§ **What you should do**
Would you return every line of the listing below that has "wrist" in it?
============
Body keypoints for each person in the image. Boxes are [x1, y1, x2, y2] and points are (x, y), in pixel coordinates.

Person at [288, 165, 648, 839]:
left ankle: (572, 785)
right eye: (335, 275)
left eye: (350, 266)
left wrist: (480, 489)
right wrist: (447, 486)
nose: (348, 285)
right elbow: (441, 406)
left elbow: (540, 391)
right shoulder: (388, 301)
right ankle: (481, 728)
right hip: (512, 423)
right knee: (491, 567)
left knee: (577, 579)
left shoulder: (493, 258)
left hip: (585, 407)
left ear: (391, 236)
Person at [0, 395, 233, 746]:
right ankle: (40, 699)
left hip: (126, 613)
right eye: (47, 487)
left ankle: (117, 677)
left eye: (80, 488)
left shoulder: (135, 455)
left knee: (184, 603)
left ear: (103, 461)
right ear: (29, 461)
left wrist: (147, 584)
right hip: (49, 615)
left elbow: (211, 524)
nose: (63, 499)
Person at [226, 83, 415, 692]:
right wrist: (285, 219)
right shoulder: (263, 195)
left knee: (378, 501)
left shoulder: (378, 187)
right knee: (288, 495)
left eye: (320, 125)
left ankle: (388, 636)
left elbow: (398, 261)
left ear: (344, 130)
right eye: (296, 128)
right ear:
============
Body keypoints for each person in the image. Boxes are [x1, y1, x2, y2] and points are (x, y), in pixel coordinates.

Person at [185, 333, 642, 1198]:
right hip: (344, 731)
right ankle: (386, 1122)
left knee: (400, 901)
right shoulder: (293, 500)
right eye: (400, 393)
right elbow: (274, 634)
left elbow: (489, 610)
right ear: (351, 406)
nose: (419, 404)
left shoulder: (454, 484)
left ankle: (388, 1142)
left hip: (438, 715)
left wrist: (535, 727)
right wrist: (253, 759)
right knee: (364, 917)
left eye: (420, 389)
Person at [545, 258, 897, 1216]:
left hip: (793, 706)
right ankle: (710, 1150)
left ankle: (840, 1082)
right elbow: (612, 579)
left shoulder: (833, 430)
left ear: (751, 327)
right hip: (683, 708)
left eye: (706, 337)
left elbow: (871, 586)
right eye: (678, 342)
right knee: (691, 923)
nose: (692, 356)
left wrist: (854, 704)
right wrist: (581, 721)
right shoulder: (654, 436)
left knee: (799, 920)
============
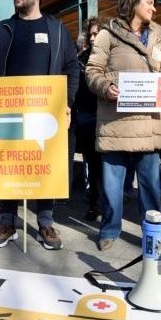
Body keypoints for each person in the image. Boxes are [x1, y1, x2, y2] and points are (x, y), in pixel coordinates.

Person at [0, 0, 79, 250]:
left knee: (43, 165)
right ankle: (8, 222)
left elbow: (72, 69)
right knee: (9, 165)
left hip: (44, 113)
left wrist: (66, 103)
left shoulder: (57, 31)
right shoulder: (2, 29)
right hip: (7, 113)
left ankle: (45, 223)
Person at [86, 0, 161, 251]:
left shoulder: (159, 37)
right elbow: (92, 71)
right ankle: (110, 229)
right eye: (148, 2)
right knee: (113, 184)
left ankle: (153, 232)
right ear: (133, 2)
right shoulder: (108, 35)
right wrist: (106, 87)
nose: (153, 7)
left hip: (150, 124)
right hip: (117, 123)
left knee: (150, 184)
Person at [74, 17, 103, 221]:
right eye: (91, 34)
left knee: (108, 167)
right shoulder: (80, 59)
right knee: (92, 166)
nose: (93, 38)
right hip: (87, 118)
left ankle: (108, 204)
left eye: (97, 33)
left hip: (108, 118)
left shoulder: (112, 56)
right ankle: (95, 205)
============
§ **Exercise answer**
left wrist: (480, 489)
right wrist: (447, 486)
left wrist: (147, 584)
right wrist: (285, 219)
left wrist: (535, 727)
right wrist: (253, 759)
left wrist: (854, 704)
right wrist: (581, 721)
left wrist: (66, 103)
right wrist: (106, 87)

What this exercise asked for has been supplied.